Data records:
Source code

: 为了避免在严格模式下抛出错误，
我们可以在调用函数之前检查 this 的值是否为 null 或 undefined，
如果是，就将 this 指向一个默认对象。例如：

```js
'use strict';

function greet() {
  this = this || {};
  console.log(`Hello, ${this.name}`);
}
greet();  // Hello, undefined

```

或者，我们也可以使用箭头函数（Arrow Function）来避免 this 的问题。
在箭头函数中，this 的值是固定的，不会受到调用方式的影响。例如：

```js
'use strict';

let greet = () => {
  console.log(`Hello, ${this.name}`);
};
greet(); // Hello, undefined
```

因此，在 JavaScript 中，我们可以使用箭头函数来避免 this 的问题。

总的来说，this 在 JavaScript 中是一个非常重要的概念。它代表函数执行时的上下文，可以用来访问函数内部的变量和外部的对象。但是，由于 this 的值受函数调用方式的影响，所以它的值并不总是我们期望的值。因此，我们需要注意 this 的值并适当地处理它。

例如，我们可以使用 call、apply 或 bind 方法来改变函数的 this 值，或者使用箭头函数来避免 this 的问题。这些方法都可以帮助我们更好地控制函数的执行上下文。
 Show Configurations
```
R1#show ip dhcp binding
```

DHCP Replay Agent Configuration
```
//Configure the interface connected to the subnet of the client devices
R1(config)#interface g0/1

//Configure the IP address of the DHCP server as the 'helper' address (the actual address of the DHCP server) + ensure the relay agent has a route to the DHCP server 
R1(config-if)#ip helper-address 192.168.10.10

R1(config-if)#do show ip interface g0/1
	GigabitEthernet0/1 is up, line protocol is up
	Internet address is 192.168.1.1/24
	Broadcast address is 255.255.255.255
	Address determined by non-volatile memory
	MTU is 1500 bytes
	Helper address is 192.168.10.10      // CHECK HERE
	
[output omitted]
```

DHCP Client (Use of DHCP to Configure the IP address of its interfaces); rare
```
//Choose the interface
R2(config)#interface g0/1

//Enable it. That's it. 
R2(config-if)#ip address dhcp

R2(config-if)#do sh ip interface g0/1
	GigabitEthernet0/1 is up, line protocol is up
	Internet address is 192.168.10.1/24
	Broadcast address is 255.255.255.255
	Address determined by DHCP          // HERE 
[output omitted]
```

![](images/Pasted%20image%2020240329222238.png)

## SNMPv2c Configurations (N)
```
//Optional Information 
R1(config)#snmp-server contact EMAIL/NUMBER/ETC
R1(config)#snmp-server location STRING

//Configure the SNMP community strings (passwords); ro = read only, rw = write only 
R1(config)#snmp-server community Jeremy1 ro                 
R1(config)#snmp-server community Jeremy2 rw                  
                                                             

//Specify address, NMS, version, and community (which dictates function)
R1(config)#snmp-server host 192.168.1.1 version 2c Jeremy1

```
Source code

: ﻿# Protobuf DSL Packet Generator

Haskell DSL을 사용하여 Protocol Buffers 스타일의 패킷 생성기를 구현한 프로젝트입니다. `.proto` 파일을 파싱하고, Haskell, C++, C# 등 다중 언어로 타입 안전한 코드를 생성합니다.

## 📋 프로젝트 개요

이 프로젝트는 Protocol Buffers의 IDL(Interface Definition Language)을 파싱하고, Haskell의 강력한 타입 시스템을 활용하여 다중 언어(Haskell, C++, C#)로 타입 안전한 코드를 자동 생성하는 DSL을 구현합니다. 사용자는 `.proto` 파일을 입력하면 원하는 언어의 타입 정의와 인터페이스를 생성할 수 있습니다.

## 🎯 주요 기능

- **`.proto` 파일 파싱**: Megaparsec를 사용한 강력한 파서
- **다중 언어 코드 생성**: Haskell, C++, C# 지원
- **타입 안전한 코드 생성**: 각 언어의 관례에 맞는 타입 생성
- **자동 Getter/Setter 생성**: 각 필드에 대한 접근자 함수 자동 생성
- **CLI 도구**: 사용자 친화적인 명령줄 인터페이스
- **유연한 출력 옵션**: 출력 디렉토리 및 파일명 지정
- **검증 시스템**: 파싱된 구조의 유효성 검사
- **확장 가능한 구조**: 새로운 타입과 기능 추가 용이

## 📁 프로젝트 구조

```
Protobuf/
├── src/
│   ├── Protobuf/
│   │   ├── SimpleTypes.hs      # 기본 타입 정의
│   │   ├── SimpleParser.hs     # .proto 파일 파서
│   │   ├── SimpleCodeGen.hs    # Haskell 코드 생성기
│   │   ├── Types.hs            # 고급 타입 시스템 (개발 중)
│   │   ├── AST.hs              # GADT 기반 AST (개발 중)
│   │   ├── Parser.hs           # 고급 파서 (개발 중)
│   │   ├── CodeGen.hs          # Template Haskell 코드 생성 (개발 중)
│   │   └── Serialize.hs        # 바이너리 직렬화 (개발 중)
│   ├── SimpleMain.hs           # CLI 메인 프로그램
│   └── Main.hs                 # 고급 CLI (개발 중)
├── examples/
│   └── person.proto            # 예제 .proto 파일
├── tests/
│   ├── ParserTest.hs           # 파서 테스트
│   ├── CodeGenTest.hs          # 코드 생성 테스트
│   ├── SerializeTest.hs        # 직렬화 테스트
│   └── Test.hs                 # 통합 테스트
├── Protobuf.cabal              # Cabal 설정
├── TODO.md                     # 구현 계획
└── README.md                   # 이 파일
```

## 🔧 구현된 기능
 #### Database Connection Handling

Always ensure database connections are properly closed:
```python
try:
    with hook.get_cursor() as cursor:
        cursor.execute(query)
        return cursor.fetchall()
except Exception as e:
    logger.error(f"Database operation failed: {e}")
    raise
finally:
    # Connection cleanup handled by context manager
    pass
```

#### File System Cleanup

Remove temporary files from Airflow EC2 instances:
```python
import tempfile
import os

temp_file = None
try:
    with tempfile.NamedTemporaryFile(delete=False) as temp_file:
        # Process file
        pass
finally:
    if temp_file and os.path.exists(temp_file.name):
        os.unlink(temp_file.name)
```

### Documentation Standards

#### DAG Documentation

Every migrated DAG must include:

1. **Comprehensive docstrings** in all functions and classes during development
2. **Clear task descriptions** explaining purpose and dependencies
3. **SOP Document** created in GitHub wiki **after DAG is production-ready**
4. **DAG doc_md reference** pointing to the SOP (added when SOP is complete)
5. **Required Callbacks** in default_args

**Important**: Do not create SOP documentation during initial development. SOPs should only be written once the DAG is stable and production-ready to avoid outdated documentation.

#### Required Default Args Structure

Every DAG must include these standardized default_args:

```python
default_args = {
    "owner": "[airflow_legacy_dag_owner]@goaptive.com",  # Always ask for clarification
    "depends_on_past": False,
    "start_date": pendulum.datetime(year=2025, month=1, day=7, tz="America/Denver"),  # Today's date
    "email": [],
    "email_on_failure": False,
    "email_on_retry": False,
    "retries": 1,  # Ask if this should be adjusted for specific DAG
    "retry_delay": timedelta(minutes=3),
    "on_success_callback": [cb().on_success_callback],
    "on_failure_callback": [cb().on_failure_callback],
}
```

TASK ITEM - Only lines containing the string "development" belong in the answer; find them in the data above and copy them.

SOLUTION -
1. **Comprehensive docstrings** in all functions and classes during development
**Important**: Do not create SOP documentation during initial development. SOPs should only be written once the DAG is stable and production-ready to avoid outdated documentation.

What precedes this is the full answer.